Paysage urbain et monuments importants
À l’intérieur des murs de la ville, un grand nombre de bâtiments historiques sont concentrés le long de l’axe principal. À l’est, juste à côté de la porte Palvan-Darwaza, se trouvent la madrasa Allakuli-Khan, un bazar couvert (Tim) et le palais Allakuli-Khan (Tash-Hauli). Au sud se trouvent la mosquée Ak et les bains historiques d’Anushakh. Le minaret de l’Islam Khoja s’élève au sud-ouest, flanqué d’une petite madrasa.
En direction de l’ouest, on trouve d’autres bâtiments importants : le puissant minaret et la mosquée Juma, le mausolée Pahlavan Mahmud avec son dôme turquoise frappant, ainsi que la madrasa Shirgazi-Khan voisine.
À l’extrême ouest, à la porte Ata-Darwaza, se trouve la citadelle historique Kunya-Ark – autrefois siège du gouvernement du khan – avec la madrasa voisine Muhammad-Amin-Khan à deux étages et le monumental minaret inachevé de Kalta.
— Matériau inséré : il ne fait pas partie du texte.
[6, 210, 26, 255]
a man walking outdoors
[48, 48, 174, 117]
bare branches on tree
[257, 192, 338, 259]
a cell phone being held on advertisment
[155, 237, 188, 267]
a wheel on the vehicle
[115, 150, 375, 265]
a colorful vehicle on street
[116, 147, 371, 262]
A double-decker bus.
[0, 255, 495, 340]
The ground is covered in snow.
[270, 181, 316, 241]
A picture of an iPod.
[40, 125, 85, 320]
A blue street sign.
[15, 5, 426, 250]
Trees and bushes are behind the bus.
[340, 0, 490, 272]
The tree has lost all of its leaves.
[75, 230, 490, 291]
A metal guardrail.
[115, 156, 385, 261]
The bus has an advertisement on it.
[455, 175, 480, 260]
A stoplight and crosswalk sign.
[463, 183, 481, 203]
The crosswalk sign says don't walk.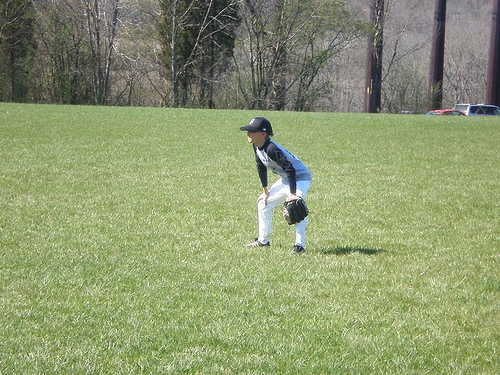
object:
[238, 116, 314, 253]
boy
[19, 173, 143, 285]
area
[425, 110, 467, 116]
car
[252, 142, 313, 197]
shirt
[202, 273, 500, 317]
grass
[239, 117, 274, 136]
cap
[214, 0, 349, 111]
tree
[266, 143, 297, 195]
sleeve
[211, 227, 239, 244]
pant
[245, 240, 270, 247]
shoe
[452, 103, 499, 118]
van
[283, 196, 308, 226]
glove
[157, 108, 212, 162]
field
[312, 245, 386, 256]
shadow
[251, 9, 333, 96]
no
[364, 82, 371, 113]
pole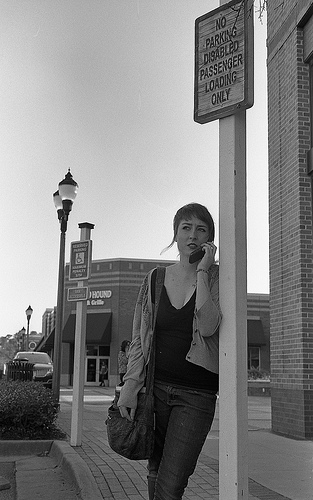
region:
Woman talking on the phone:
[119, 202, 225, 499]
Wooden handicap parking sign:
[65, 233, 96, 305]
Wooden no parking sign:
[179, 0, 267, 123]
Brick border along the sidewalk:
[88, 455, 125, 494]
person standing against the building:
[90, 357, 113, 387]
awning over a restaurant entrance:
[84, 302, 114, 344]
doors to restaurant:
[84, 348, 101, 389]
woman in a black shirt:
[134, 201, 246, 388]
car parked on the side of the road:
[14, 347, 53, 387]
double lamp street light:
[39, 161, 78, 395]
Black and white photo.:
[3, 13, 266, 495]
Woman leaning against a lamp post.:
[99, 185, 234, 493]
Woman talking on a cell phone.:
[100, 194, 227, 495]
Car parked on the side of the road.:
[10, 343, 62, 391]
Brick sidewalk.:
[55, 398, 236, 499]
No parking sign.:
[184, 6, 263, 128]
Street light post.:
[45, 163, 77, 427]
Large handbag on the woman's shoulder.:
[101, 263, 169, 474]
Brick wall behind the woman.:
[265, 58, 310, 440]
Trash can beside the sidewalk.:
[2, 355, 39, 387]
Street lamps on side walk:
[40, 174, 94, 221]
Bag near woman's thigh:
[97, 372, 157, 450]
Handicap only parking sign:
[65, 242, 96, 287]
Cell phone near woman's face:
[184, 247, 213, 265]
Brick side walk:
[92, 454, 123, 496]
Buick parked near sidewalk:
[15, 331, 51, 382]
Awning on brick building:
[66, 306, 122, 344]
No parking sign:
[186, 4, 251, 113]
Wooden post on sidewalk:
[217, 334, 259, 498]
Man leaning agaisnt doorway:
[95, 355, 107, 393]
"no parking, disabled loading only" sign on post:
[193, 0, 251, 120]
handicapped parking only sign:
[66, 235, 90, 279]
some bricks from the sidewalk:
[105, 462, 133, 488]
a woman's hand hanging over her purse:
[102, 384, 162, 457]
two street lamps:
[47, 163, 83, 237]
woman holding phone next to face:
[156, 197, 227, 281]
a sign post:
[218, 112, 245, 499]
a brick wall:
[270, 8, 312, 437]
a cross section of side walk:
[251, 438, 310, 485]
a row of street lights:
[3, 300, 41, 353]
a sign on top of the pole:
[193, 5, 259, 127]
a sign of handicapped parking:
[64, 236, 93, 306]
Un monument vivant de la culture urbaine et architecturale
L’Itchan Kala est bien plus qu’un ensemble urbain semblable à un musée : c’est un monument vivant de l’histoire urbaine et de la défense de l’Asie centrale. Sa structure témoigne d’un système urbain qui a évolué au fil des siècles, avec une architecture défensive sophistiquée, d’importants édifices religieux et civils et une organisation spatiale qui reflète la vie quotidienne ainsi que des formes représentatives de pouvoir. Par son unité et son authenticité, l’Itchan Kala est l’un des complexes urbains historiques les plus importants du monde islamique et mérite à ce titre le plus haut niveau d’attention et de protection.